:: Data excerpts ::
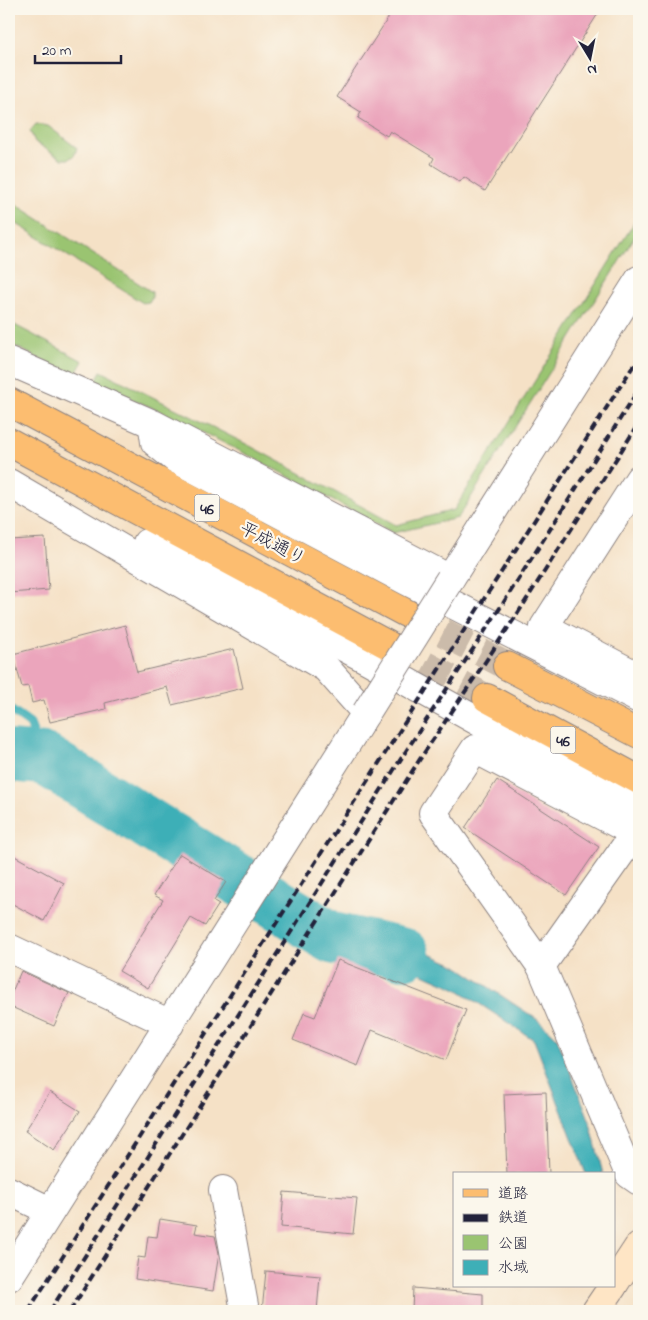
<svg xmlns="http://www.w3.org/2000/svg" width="648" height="1320" font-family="'Indie Flower','Klee One',sans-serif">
	<rect width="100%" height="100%" fill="#fbf7ec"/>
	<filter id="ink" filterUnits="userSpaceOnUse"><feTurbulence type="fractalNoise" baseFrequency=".02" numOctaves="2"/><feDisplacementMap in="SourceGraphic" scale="10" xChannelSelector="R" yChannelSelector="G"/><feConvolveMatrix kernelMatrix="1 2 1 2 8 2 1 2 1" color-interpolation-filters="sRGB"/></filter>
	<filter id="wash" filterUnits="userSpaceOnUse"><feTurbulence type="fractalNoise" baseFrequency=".0096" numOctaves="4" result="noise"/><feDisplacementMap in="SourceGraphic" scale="20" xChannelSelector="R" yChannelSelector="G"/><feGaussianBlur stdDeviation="1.12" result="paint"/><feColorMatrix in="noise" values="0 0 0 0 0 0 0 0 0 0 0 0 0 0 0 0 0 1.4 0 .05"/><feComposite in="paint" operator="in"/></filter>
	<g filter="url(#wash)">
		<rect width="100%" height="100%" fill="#f5e1c6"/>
		<g fill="#9ac471" stroke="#5e7356">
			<polygon points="36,124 48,126 77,148 74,156 68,159 62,159 35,142 30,131"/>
			<polygon points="9,203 14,203 152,292 152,297 149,302 143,303 9,219"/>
			<polygon points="639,215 639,230 458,518 393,533 252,457 160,411 95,384 101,371 250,446 396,525 454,510"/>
			<polygon points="9,322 83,361 75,375 60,370 9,343"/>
		</g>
		<polygon fill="#3eafb7" stroke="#306879" points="341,924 401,941 457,966 538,1020 557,1038 589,1119 603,1174 586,1174 534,1040 457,989 412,969 353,953 329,944"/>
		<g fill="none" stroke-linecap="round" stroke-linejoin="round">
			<polyline stroke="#3eafb7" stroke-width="9" points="9,709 30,724 44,759"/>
			<polyline stroke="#3eafb7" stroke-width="52" points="9,756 44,759 332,938 404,954"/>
		</g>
		<g id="blocks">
			<g fill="#eba5bc">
				<polygon points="394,9 601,9 485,191 464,177 460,182 431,164 434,158 390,131 387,136 358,118 361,112 337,97"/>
				<polygon points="45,538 49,590 9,593 9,540"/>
				<polygon points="125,625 137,672 234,649 243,688 172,705 167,687 105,703 106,709 50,722 44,700 32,703 28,686 22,687 13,654"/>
				<polygon points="497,780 599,847 566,895 465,828"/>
				<polygon points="9,853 64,883 44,921 9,902"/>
				<polygon points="180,854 226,882 214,901 219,904 205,926 191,918 148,988 119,971 163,900 154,895"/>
				<polygon points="338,960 466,1010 446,1060 372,1030 358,1066 293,1040 304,1013 315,1017"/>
				<polygon points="21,971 69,993 54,1026 9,1006 9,999"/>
				<polygon points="50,1092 80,1111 54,1150 25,1131"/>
				<polygon points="546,1092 549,1174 507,1174 504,1094"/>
				<polygon points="284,1192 357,1198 353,1234 281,1227"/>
				<polygon points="160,1219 197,1225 195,1233 215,1236 219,1253 213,1291 135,1279 138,1257 145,1258 148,1236 157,1237"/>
				<polygon points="266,1271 320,1276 317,1311 262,1311"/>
				<polygon points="413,1288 483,1294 483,1311 412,1311"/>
			</g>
		</g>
	</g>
	<g filter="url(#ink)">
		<use href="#blocks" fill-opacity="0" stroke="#8c8280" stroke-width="1"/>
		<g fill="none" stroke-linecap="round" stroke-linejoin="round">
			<g stroke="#cbbbaa" stroke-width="28" stroke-dasharray="28 14" stroke-linecap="butt">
				<polyline points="406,613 507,666"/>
				<polyline points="388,645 487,698"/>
			</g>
			<defs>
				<g id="street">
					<polyline points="9,361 153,424 450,579 639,280"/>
					<polyline points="153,428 155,442 176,459 407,581 639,699"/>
					<polyline points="639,479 544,627 639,677"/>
					<polyline points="9,483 326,668 366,713 9,1277"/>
					<polyline points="147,543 368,660 639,811"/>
					<polyline points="639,835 475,749 433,813 541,966 629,1174 639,1181"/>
					<polyline points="9,948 170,1024"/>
					<polyline points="541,966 635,833"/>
					<polyline points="223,1190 245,1311"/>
					<polyline points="9,1191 50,1211"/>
				</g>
				<g id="secondary">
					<polyline points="614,1284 639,1246"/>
					<polyline points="596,1311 613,1286"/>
				</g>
				<g id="primary">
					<polyline points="9,402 406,613"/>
					<polyline points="9,442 388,645"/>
					<polyline points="507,666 639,734"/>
					<polyline points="487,698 639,780"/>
				</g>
			</defs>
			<use href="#street" stroke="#8c8280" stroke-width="30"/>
			<use href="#secondary" stroke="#8c8280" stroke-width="30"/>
			<use href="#primary" stroke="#8c8280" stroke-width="30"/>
			<use href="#street" stroke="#fff" stroke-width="28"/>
			<use href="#secondary" stroke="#fee5c5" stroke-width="28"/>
			<use href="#primary" stroke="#fcbd6f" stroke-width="28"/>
			<g stroke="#22223b" stroke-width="4" stroke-dasharray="8 4" stroke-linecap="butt">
				<polyline points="28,1311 639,357"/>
				<polyline points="50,1311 406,751 502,605 639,389"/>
				<polyline points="70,1311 420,759 518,613 639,423"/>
			</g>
			<defs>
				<polyline id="street-bridge" points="366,713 450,579"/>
			</defs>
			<use href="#street-bridge" stroke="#8c8280" stroke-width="30" stroke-linecap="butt"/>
			<use href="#street-bridge" stroke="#fff" stroke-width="28"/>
		</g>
	</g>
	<g text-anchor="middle" stroke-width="4.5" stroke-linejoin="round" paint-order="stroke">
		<g fill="#fbf7ec" stroke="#636270" stroke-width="1">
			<rect x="194.5" y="494.5" width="25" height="27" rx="4"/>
			<rect x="550.5" y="726.5" width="25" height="27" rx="4"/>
		</g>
		<g font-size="16" font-weight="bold" fill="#22223b">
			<text x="207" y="514">46</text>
			<text x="563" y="746">46</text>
		</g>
		<g font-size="18" fill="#22223b" stroke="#fbf7ec">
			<text transform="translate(273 543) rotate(28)" y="6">平成通り</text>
		</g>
	</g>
	<rect width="648" height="1320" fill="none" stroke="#fbf7ec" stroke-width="30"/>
	<rect x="453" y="1172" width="162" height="115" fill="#fbf7ec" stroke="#a4a2a5"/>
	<rect x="463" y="1189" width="25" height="8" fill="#fcbd6f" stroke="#a4a2a5"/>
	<text x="498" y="1198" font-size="15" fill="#22223b">道路</text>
	<rect x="463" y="1214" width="25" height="8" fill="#22223b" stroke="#a4a2a5"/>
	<text x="498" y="1222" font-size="15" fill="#22223b">鉄道</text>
	<rect x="463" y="1235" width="25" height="15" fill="#9ac471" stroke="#a4a2a5"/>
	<text x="498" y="1248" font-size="15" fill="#22223b">公園</text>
	<rect x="463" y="1260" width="25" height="15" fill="#3eafb7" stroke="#a4a2a5"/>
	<text x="498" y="1272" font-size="15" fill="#22223b">水域</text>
	<g transform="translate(590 58) rotate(170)" stroke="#fbf7ec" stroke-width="4" paint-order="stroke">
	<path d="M0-4L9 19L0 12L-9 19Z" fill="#22223b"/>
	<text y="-8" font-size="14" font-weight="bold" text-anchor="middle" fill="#22223b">N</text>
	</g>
	<path d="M35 55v8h86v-8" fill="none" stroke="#22223b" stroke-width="2.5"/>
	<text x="42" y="55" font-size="15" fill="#22223b" stroke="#fbf7ec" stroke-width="4" paint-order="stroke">20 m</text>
</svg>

:: Task statement ::
Find every line in the records that has the word "anchor". Then report the count alone.

:: Solved exercise ::
2